So, your gazing at your logs as most admins do. Looking through the tea leaves trying to spot any evil that may be on the horizon when you notice this little tid bit...
lowest numbered MX record points to local host
What? You think to youself... does that mean. Clutching for the nearest search engine you look to see if someone else ran accross this same line.
Low and behold the search yeilds a drove of results. Great! You exclaim. Let's see what the heck it is. You click on the first link and someone is talking about a hostname missing in a file called localhostname or remote hostname or something like that. So you check another one out. Then another. They are all saying the same thing. In fact, exactly the same thing. As if they copied it from each other. Then you notice none of them actually identify the problem, just the fix. But the fix doesn't work?
Hummm. Then what the heck does this mean.
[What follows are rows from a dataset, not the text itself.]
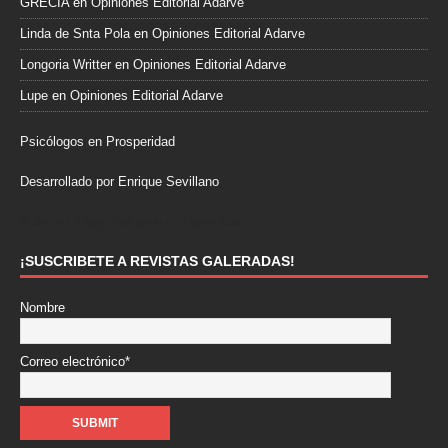
GRECIA
en
Opiniones Editorial Adarve
Linda de Snta Pola
en
Opiniones Editorial Adarve
Longoria Writter
en
Opiniones Editorial Adarve
Lupe
en
Opiniones Editorial Adarve
Psicólogos en Prosperidad
Desarrollado por Enrique Sevillano
Pulseras Elegantes para él y para ella.
¡SUSCRIBETE A REVISTAS GALERADAS!
Nombre
Correo electrónico*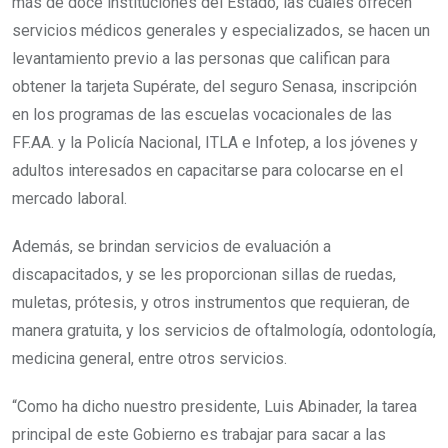
más de doce instituciones del Estado, las cuales ofrecen
servicios médicos generales y especializados, se hacen un
levantamiento previo a las personas que califican para
obtener la tarjeta Supérate, del seguro Senasa, inscripción
en los programas de las escuelas vocacionales de las
FF.AA. y la Policía Nacional, ITLA e Infotep, a los jóvenes y
adultos interesados en capacitarse para colocarse en el
mercado laboral.
Además, se brindan servicios de evaluación a
discapacitados, y se les proporcionan sillas de ruedas,
muletas, prótesis, y otros instrumentos que requieran, de
manera gratuita, y los servicios de oftalmología, odontología,
medicina general, entre otros servicios.
“Como ha dicho nuestro presidente, Luis Abinader, la tarea
principal de este Gobierno es trabajar para sacar a las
Well the first thing it means is there is a lot of people writing about something they know nothing about! But we didn't need the web to find that out.
So... let's look at that line again.
lowest numbered MX record points to local host.
This line is telling you... you have a configuration error. The MTA is trying to deliver a local message using a remote delivery method (transport). When is looks up the remote host in DNS, it's getting pointed back to itself.
In other words... if this message gets delivered, it's going to be received again because the remote host that would receive it is the localhost i.e. itself. If that happens the message is going to be delivered again... which means it's going to be received again... which means it's going to be delivered again... which means... get the picture? This line is a warning that an endless loop is starting.
How do you fix it? Look at the MTA's configuration. There is something a foul in one of the routers. Hint: it's the router that would have handled the domain in the address it was processing when this line popped up. I've witnessed this line crop up when a Redirect router went a rye. But there could be a thousand causes. I would bet it's going to be somewhere in a router or transport. - Good luck!